Exercise goal: Where does the string "scene" appear? Copy every line of the entries below that holds it.

- - - - - - -

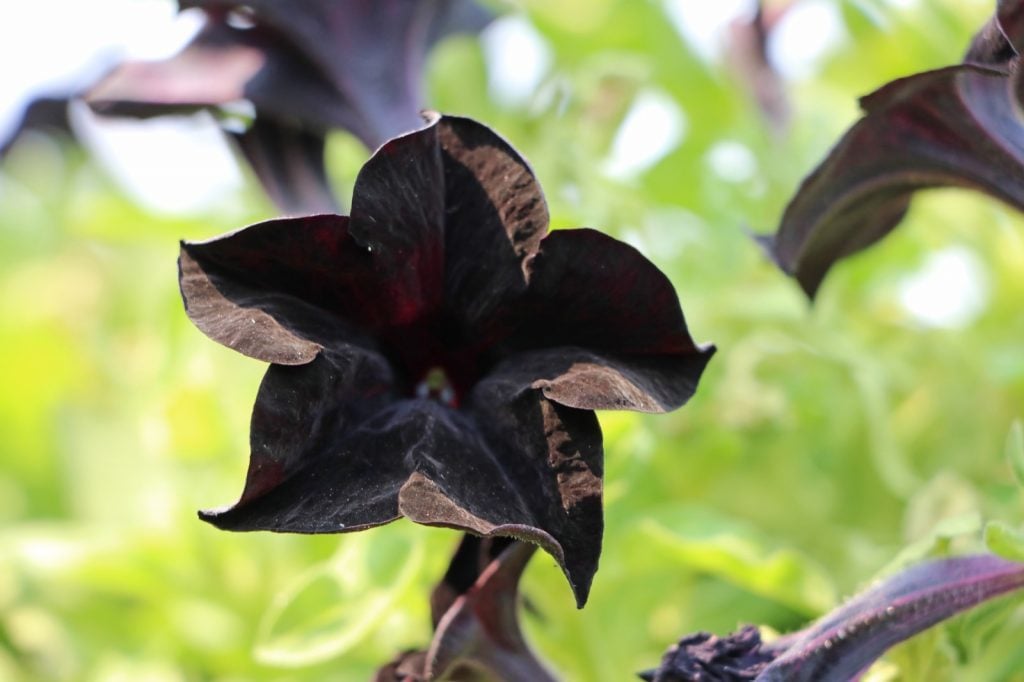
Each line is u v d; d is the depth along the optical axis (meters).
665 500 0.56
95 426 0.73
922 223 0.65
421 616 0.50
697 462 0.56
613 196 0.61
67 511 0.77
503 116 0.69
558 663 0.49
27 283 0.88
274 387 0.37
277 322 0.38
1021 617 0.48
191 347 0.60
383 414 0.38
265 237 0.38
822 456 0.57
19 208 0.90
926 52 0.60
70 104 0.67
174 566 0.59
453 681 0.41
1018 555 0.41
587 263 0.38
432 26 0.54
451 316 0.39
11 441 0.87
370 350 0.39
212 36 0.49
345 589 0.48
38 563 0.59
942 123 0.42
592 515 0.37
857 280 0.63
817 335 0.58
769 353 0.57
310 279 0.38
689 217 0.67
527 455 0.38
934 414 0.59
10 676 0.66
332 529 0.37
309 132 0.50
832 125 0.69
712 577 0.56
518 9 0.72
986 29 0.41
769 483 0.56
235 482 0.59
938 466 0.58
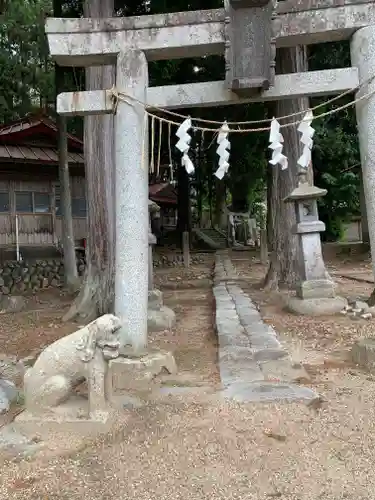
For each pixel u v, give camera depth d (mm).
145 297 5820
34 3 15312
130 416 4355
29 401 4203
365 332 7770
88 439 3938
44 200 16250
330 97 15445
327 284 9875
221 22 5535
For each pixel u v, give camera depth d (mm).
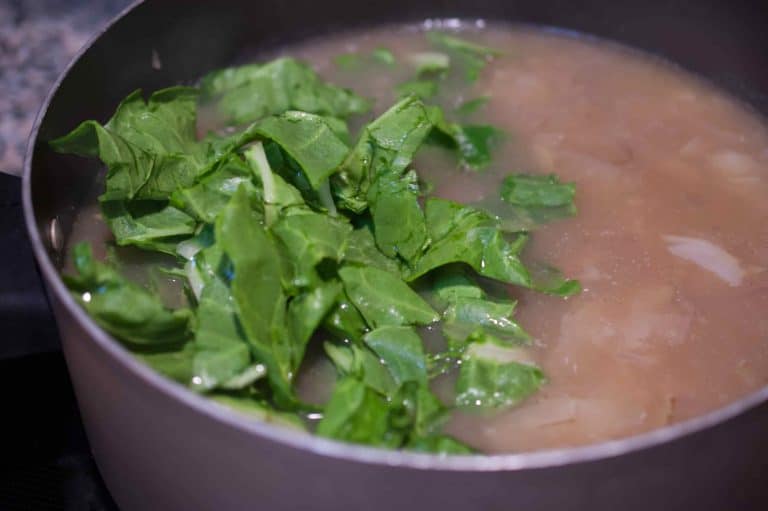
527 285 424
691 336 431
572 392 411
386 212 430
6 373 455
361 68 550
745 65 532
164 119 466
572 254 458
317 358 409
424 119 447
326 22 559
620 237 464
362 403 374
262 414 377
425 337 419
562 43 570
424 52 560
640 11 550
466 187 483
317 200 433
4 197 436
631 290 444
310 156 430
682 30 544
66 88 444
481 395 402
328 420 372
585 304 439
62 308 367
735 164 496
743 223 472
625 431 400
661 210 476
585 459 337
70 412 472
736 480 369
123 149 427
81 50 452
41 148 421
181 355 391
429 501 344
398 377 402
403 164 438
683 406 411
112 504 452
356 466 338
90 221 455
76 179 453
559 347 426
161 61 503
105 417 382
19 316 421
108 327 382
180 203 430
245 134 435
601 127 515
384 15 568
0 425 467
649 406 408
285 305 397
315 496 350
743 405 347
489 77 545
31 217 384
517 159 497
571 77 548
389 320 411
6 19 603
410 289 418
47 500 454
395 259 430
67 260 444
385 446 371
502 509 346
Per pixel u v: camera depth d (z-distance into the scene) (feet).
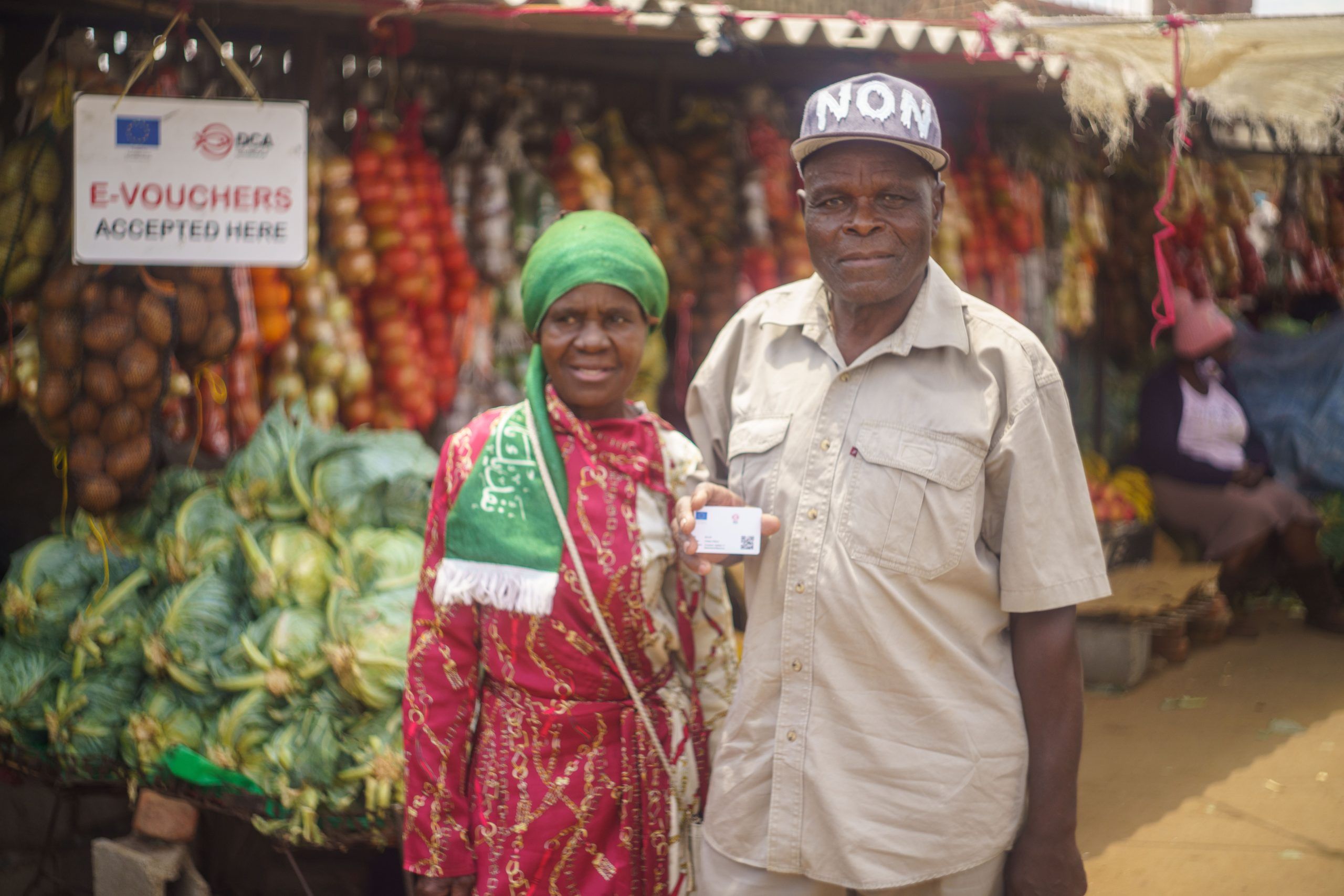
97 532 8.81
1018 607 5.34
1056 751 5.43
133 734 8.16
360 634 7.75
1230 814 11.69
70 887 9.57
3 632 8.91
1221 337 17.26
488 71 12.56
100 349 8.42
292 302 10.72
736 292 13.12
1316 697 15.23
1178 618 16.22
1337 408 19.53
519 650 5.89
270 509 8.68
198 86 10.89
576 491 5.92
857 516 5.33
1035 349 5.38
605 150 12.89
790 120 14.14
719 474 6.55
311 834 7.65
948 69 13.15
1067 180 16.57
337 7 9.57
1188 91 12.42
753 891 5.67
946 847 5.33
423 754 5.95
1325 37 11.42
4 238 8.86
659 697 6.18
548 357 6.02
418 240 11.19
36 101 9.30
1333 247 22.62
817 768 5.41
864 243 5.19
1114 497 17.13
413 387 11.33
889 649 5.31
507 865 5.82
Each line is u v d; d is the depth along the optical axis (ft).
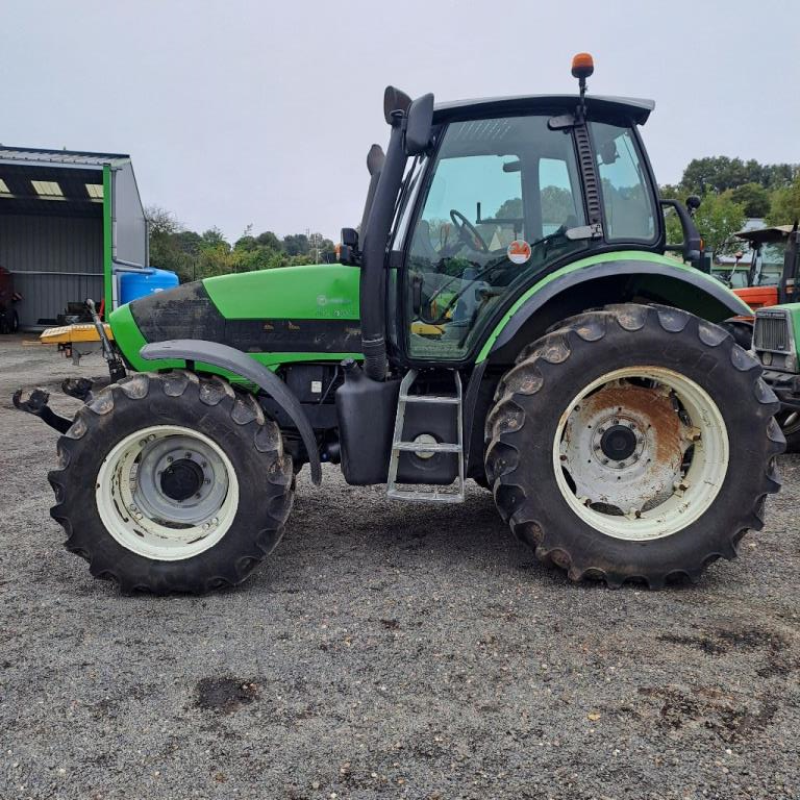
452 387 12.02
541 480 10.37
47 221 73.20
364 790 6.44
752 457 10.44
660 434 11.12
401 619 9.63
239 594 10.59
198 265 107.04
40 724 7.43
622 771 6.64
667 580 10.73
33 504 15.52
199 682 8.17
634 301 12.41
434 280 11.53
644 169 11.57
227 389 10.64
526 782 6.51
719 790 6.39
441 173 11.43
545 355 10.35
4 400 29.50
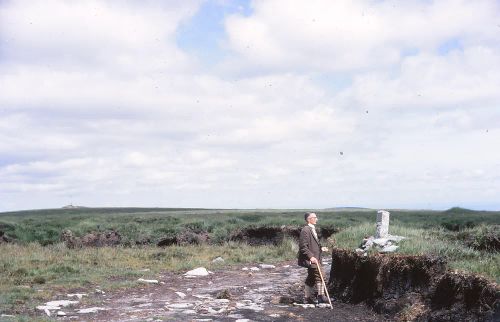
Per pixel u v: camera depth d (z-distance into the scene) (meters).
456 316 9.52
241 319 10.98
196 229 31.23
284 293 14.60
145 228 31.03
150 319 10.86
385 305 11.42
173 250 25.20
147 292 14.71
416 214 42.12
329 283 14.51
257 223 31.00
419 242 14.04
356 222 30.92
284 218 32.62
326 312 11.81
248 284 16.45
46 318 10.63
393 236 16.03
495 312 8.76
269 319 11.05
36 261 19.92
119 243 29.02
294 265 21.52
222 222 32.62
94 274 17.42
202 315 11.43
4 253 22.53
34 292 13.94
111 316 11.27
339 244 18.70
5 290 13.96
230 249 26.19
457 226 29.31
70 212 74.38
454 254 12.38
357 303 12.62
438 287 10.55
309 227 13.09
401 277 11.69
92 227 30.91
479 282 9.49
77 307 12.35
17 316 10.70
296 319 11.05
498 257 11.77
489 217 33.00
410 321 10.33
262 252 24.92
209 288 15.66
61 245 27.47
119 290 14.92
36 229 31.25
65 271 17.80
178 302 13.16
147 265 20.56
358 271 13.23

- - - - - - -

Result below:
Per pixel u v: camera depth d (z-distance into the scene) (feet).
Per pixel u v: camera depth d (z-distance into the scene) (meters).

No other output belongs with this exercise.